The vast majority would love being able to do their own thing instead of having to pay attention. Look at the millennials who walk about like zombies with their face in their phone everywhere they go? Do you think they will resist? Do you think the older folks who know they aren't as sharp as they once were and drive 5 mph under the speed limit are going to have a problem with it? For the rest of us who are older than the young and younger than the old, there are so many advantages I won't even bother to list them. Will I miss a bit of driving myself? Sure, and I'll bet people missed running their horse at full gallop when they traded him in on a Model T, but it didn't stop them from doing it.

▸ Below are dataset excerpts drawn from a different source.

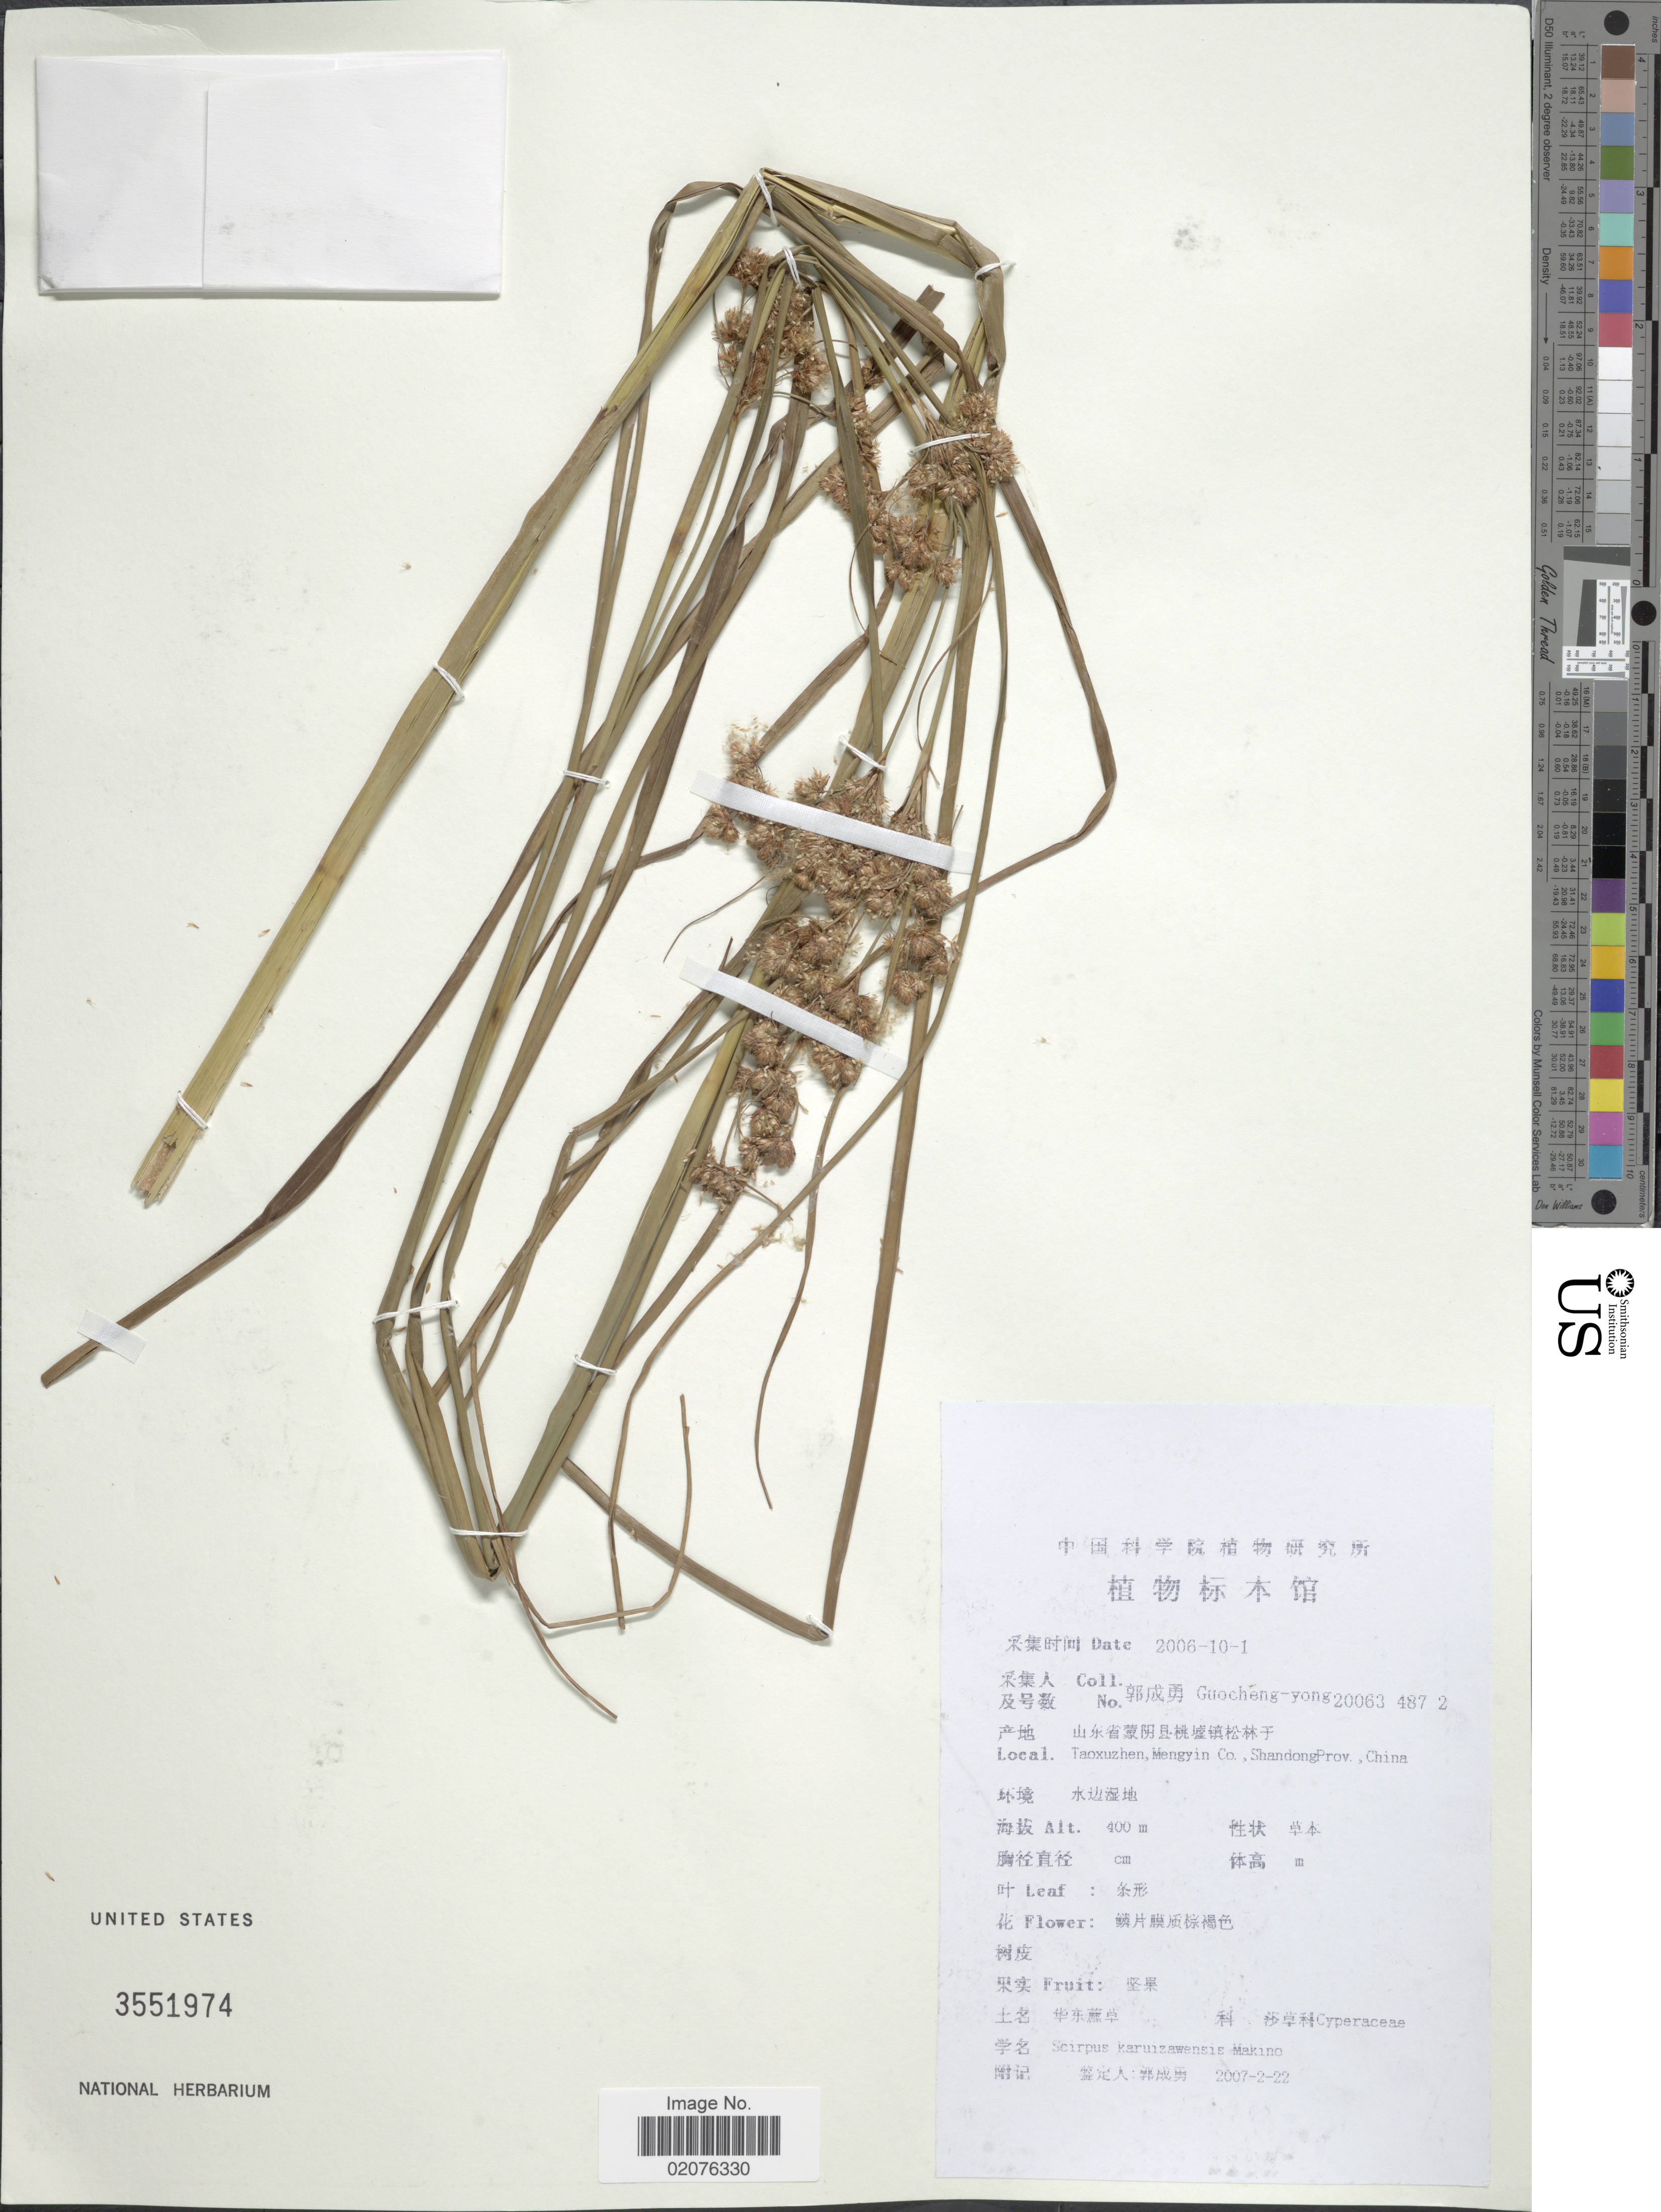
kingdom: Plantae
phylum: Tracheophyta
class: Liliopsida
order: Poales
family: Cyperaceae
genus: Scirpus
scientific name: Scirpus karuisawensis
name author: Makino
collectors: Guo cheng-yong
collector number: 20063 487 2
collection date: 2006-10-01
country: China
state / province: Shandong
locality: Taoxuzhen, Mengyin Co., ShandongProv.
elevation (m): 400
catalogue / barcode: US 3551974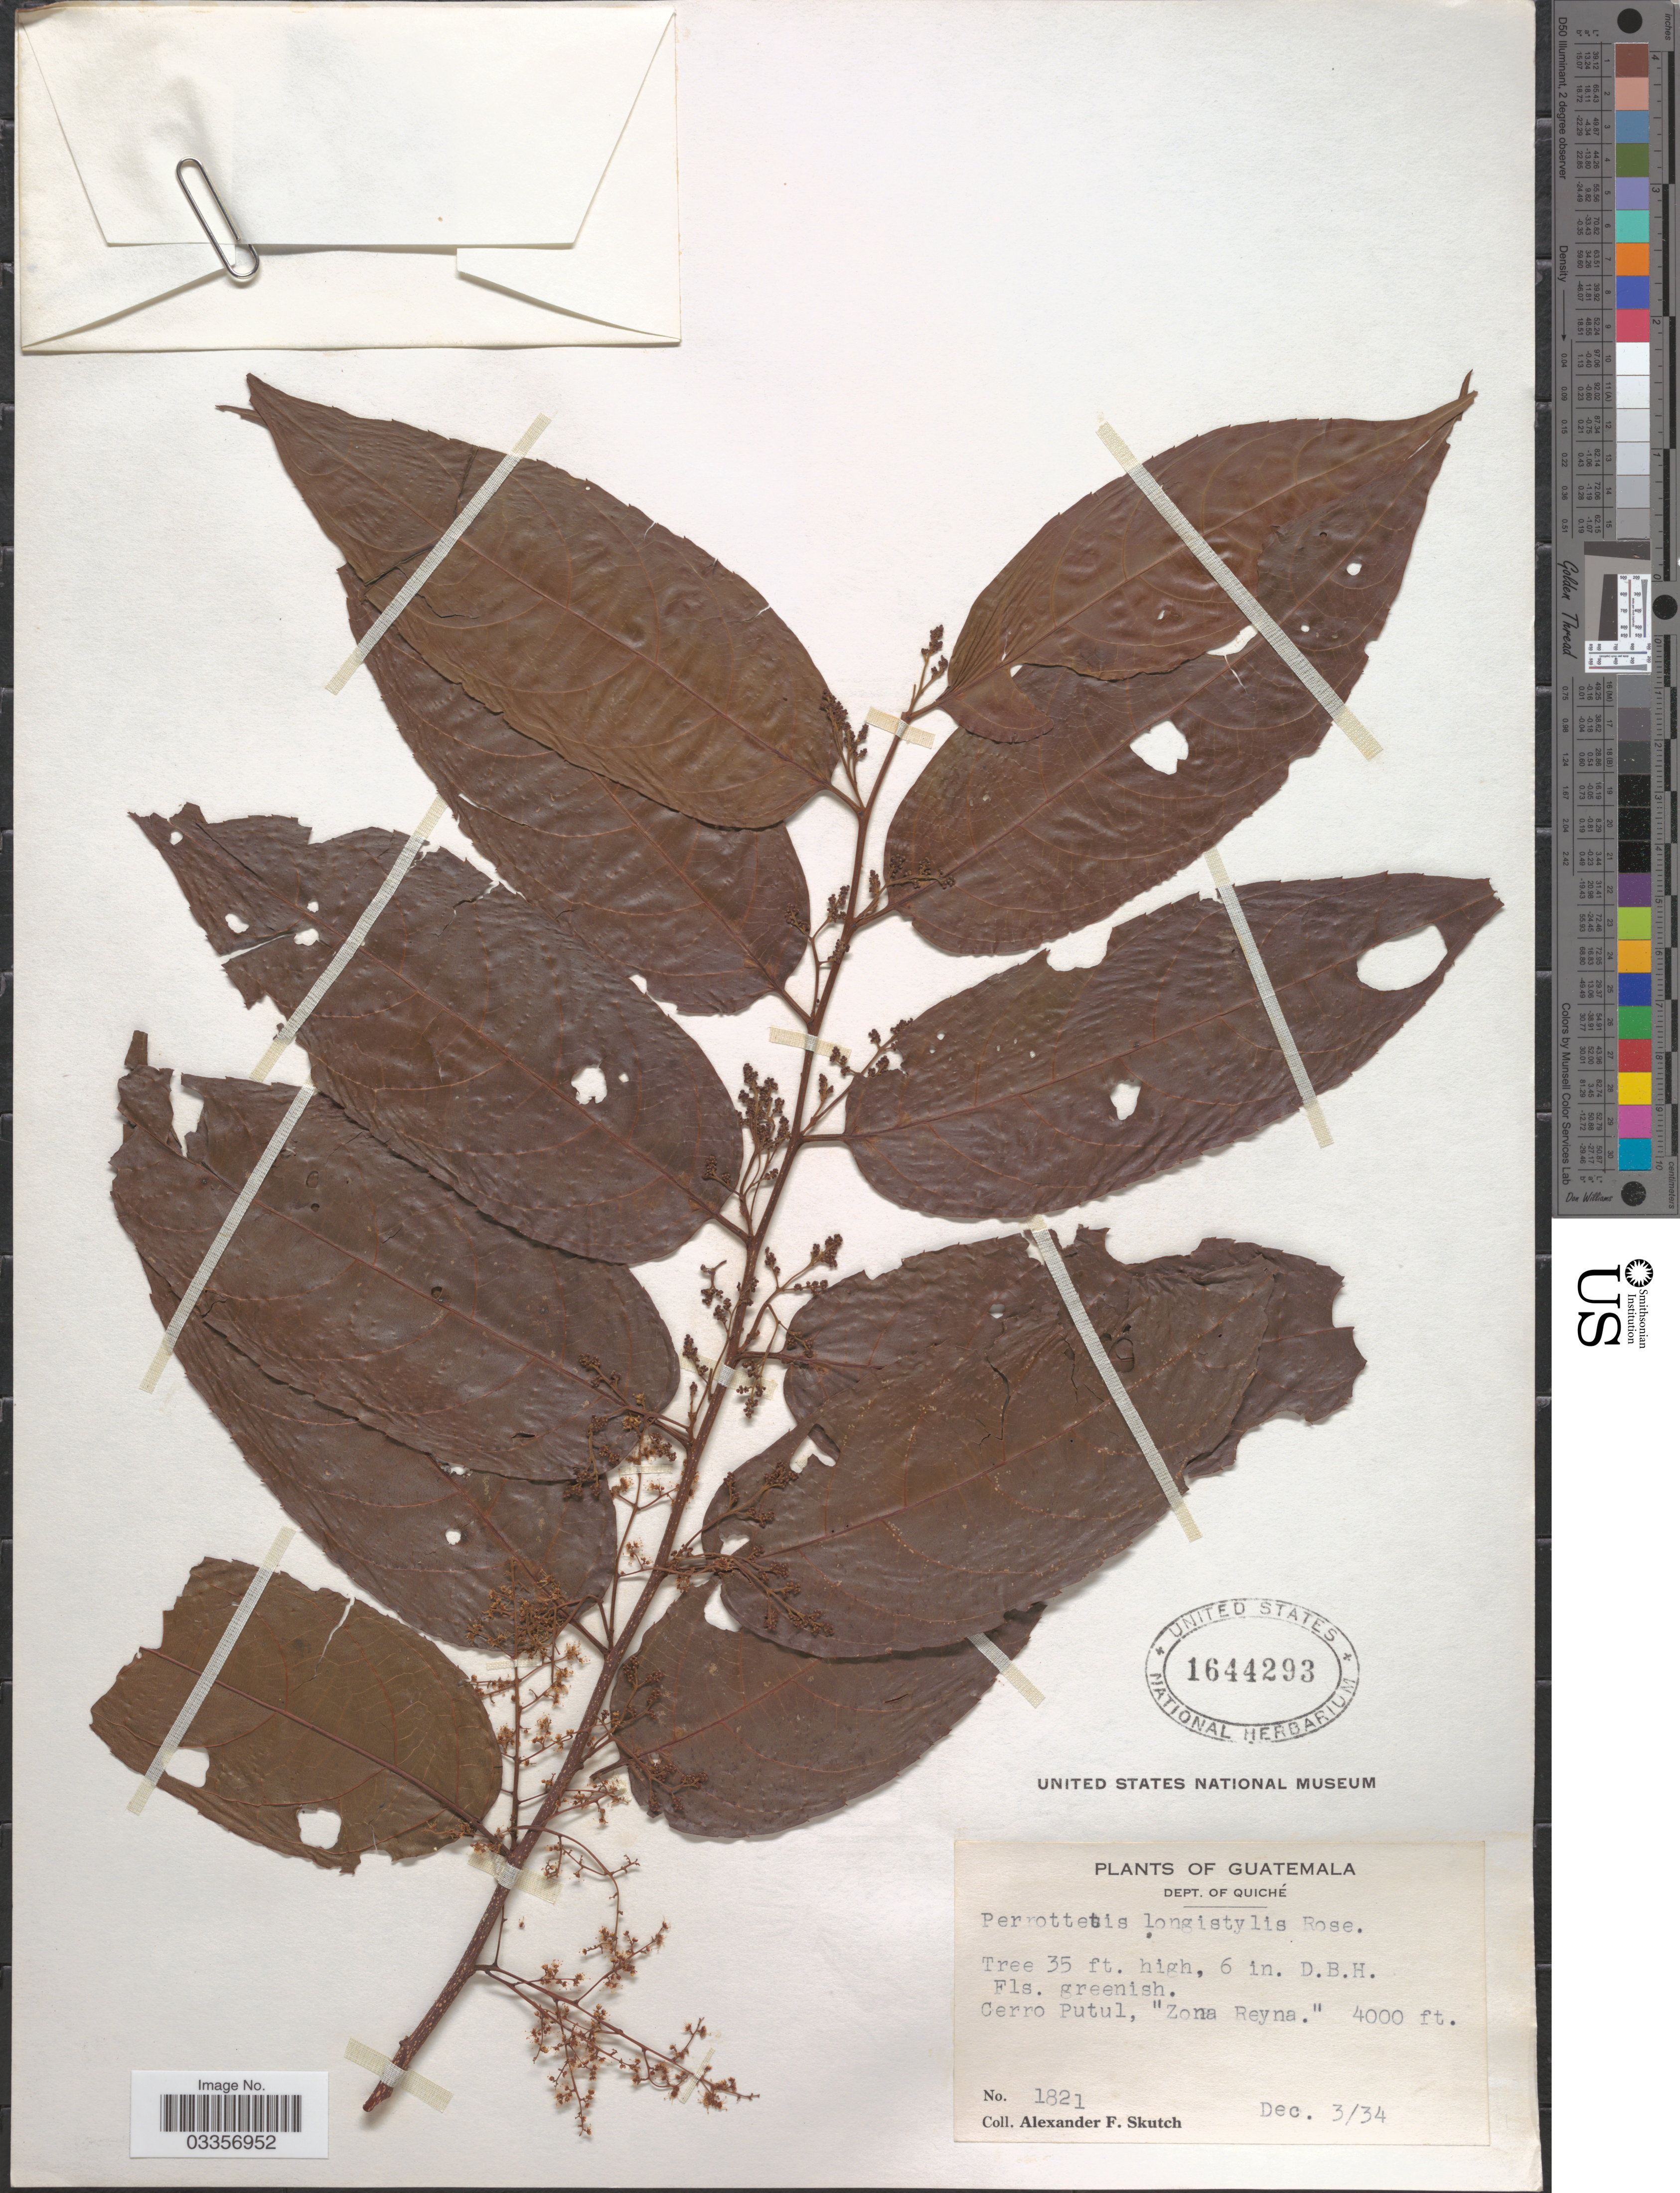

Basically it will be the people who are afraid of technology / lack of control like those who won't fly, and people who think about driving in terms of power slides on the PCH and ignore the fact that 99% of their driving is stuck in traffic on the 101. There are no more concerns about the market failing to materialize than there are for the market for fusion power to fail to materialize should we ever get it working.
Its a revenue stream - if you buy your own autonomous car then you only pay once. There will come a tipping point when autonomous cars take over the roads - you will be able to take your porche on the road but you will be part of the smooth laminar flow generated by the autonomous cars and any attempt to disrupt that will get you nowhere.
Ocado can go and get fucked though - the only way this is going to work properly is with open designs and no patents on the bleeding obvious.
Its a revenue stream - if you buy your own autonomous car then you only pay once.
I suspect that history should give us a clue that that may not be the case. You'll buy the car and then pay a subscription for the cloud-based processing. We used to have this idea that you buy software once and then only pay if you want a newer version, but thats gone out of the window with subs being preferred, why would a brand new market start with the less profitable option?
I suspect, at most, you'll see the first n years of that sub being rolled into the purchase price.
Autonomous driving is definitely progressing fantastically well, but for my part I'm still far from convinced that where we're heading will actually be better.